Крошечная кухня была забита немытой посудой, тазами с бельем и вечно кипящим ведром на газовой плите. Папа, ведающий в доме стиркой, не признавал стиральных машин, кипятил белье и просто прополаскивал его потом. Обязанностью Антонины было белье погладить и убрать.

Но убирала Марина: сестра выставила ей условие – убираешь, идешь гулять.

Уроки девочки делали по очереди на кусочке кухонного стола, свободном от посуды. Книжки их были сложены двумя стопками в углу комнаты за старой швейной машинкой Зингер, доставшейся при дележке бабкиного наследства.

Шить никто не умел, но зато это была самая дорогая вещь в наследстве, и за нее пришлось повоевать с родней.

В свою очередь, Марина, попав в гости ко мне, была потрясена тем, что даже в одной комнате у меня было свое место для занятий, висел чешский секретер и стоял небольшой шкаф для книг и игрушек. Никакая одежда не валялась по стульям, а стол был накрыт крахмальной скатертью.

Паркет был натерт до блеска, а на ножках всех стульев были приклеены войлочные пластиночки, чтобы не царапать пол. Штора на окне висела складочка к складочке, а не напоминала тряпку, о которую можно даже вытереть руки. Кровать была застелена красивым покрывалом.
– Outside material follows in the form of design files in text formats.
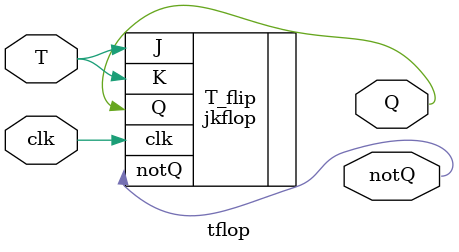
<source format=v>
module tflop(
    input T,clk,
    output Q,
    output notQ
    );
    
    jkflop T_flip (
    .J(T),
    .K(T),
    .clk(clk),
    .Q(Q),
    .notQ(notQ)
    );
    
endmodule

</source>
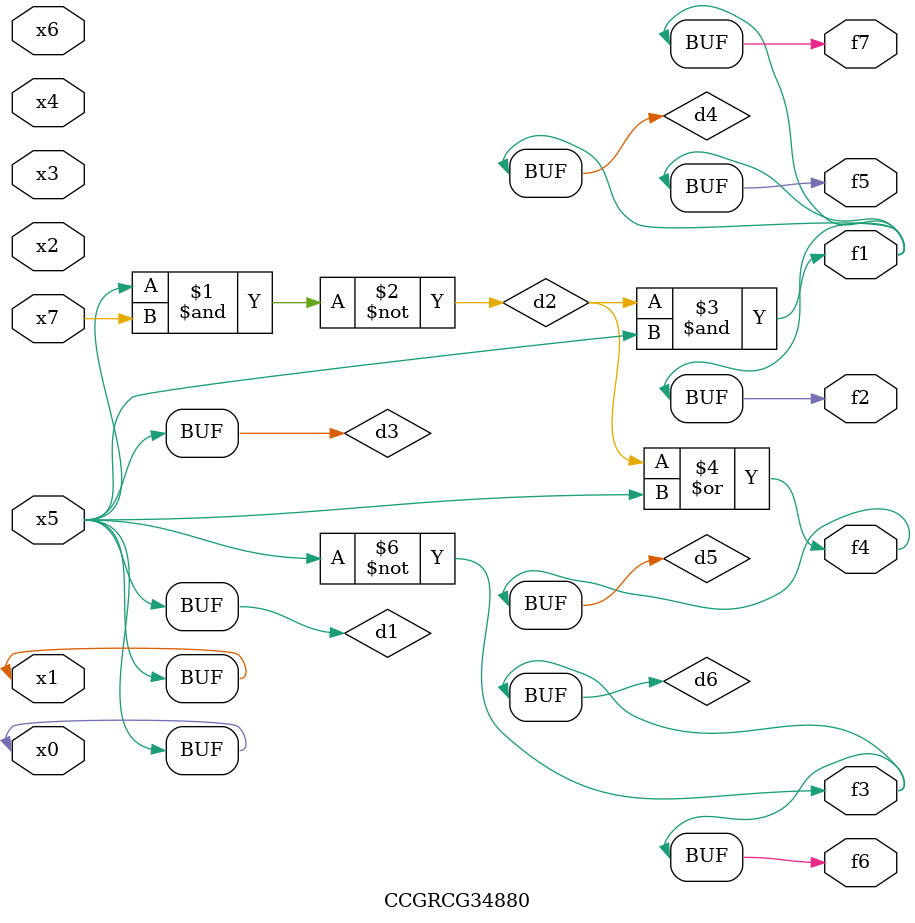
<source format=v>
module CCGRCG34880(
	input x0, x1, x2, x3, x4, x5, x6, x7,
	output f1, f2, f3, f4, f5, f6, f7
);

	wire d1, d2, d3, d4, d5, d6;

	buf (d1, x0, x5);
	nand (d2, x5, x7);
	buf (d3, x0, x1);
	and (d4, d2, d3);
	or (d5, d2, d3);
	nor (d6, d1, d3);
	assign f1 = d4;
	assign f2 = d4;
	assign f3 = d6;
	assign f4 = d5;
	assign f5 = d4;
	assign f6 = d6;
	assign f7 = d4;
endmodule

</source>
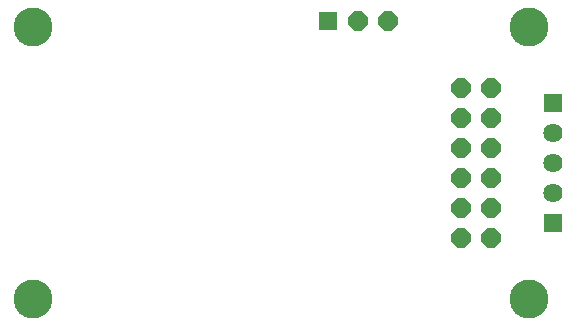
<source format=gbs>
G75*
G70*
%OFA0B0*%
%FSLAX24Y24*%
%IPPOS*%
%LPD*%
%AMOC8*
5,1,8,0,0,1.08239X$1,22.5*
%
%ADD10OC8,0.0640*%
%ADD11R,0.0640X0.0640*%
%ADD12C,0.0640*%
%ADD13C,0.1300*%
D10*
X018983Y007019D03*
X019983Y007019D03*
X019983Y008019D03*
X018983Y008019D03*
X018983Y009019D03*
X019983Y009019D03*
X019983Y010019D03*
X018983Y010019D03*
X018983Y011019D03*
X019983Y011019D03*
X019983Y012019D03*
X018983Y012019D03*
X016546Y014243D03*
X015546Y014243D03*
D11*
X014546Y014243D03*
X022042Y011519D03*
X022042Y007519D03*
D12*
X022042Y008519D03*
X022042Y009519D03*
X022042Y010519D03*
D13*
X004719Y004991D03*
X004719Y014047D03*
X021255Y014047D03*
X021255Y004991D03*
M02*

</source>
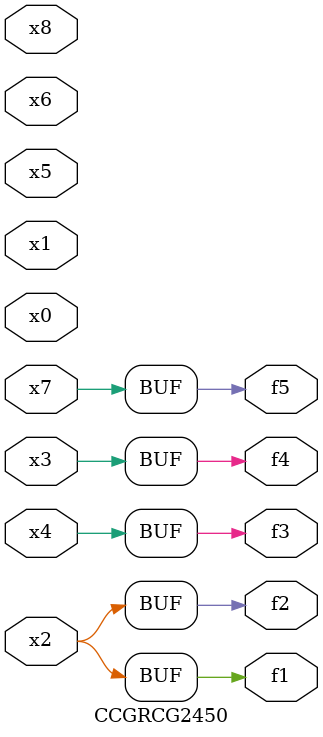
<source format=v>
module CCGRCG2450(
	input x0, x1, x2, x3, x4, x5, x6, x7, x8,
	output f1, f2, f3, f4, f5
);
	assign f1 = x2;
	assign f2 = x2;
	assign f3 = x4;
	assign f4 = x3;
	assign f5 = x7;
endmodule

</source>
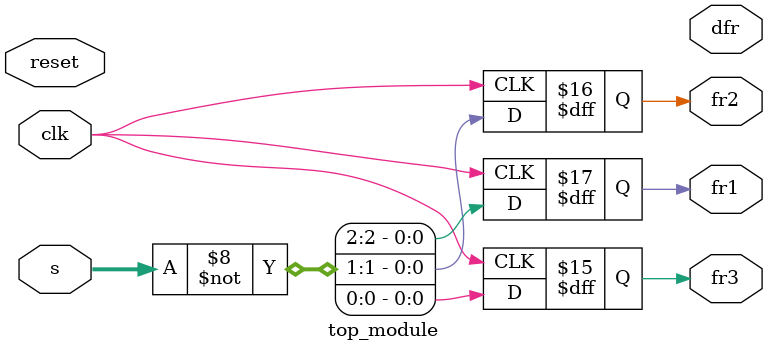
<source format=v>
module top_module (
    input clk,
    input reset,
    input [3:1] s,
    output reg fr3,
    output reg fr2,
    output reg fr1,
    output reg dfr
); 

    // state space define
    parameter HIGH = 1, LOW = 0;
    reg cstate, nstate;

    // state transition logic
    always @(*) begin
        case(cstate)
            HIGH: nstate = (s == 3'b001) ? LOW : HIGH;
            LOW: nstate = (s == 3'b011) ? HIGH : LOW;
        endcase
    end

    // state flip-flops with synchronous reset
    always @(posedge clk) begin
        if(reset)
            ;
        else
            cstate <= nstate;
    end

    // output logic
    always @(posedge clk) begin
        {fr1, fr2, fr3} = ~s;
    end
     

endmodule

</source>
Пройдя на цыпочках по комнате, как раз на это красивое покрывало и уселась по своему обычаю бесцеремонная Маринка. Я охнула и прижала руки к щекам: «Вставай, вставай скорей. Мама не разрешает сидеть на кровати. Иди, садись на тахту. Я покажу тебе свои игрушки и рисунки».

Марина встала, пожав плечами, и даже не удосужившись поправить смятое покрывало.

Лучшие мои рисунки были развешаны над моей тахтой. Папа сделал для них тоненькие рамочки со специальными петельками. Я занималась в изостудии, поэтому рисунки были очень разными. Здесь были и натюрморты, написанные акварелью, и гипсовые головы статуй, выполненные карандашом, и орнаменты на свободную тему, написанные яркой гуашью.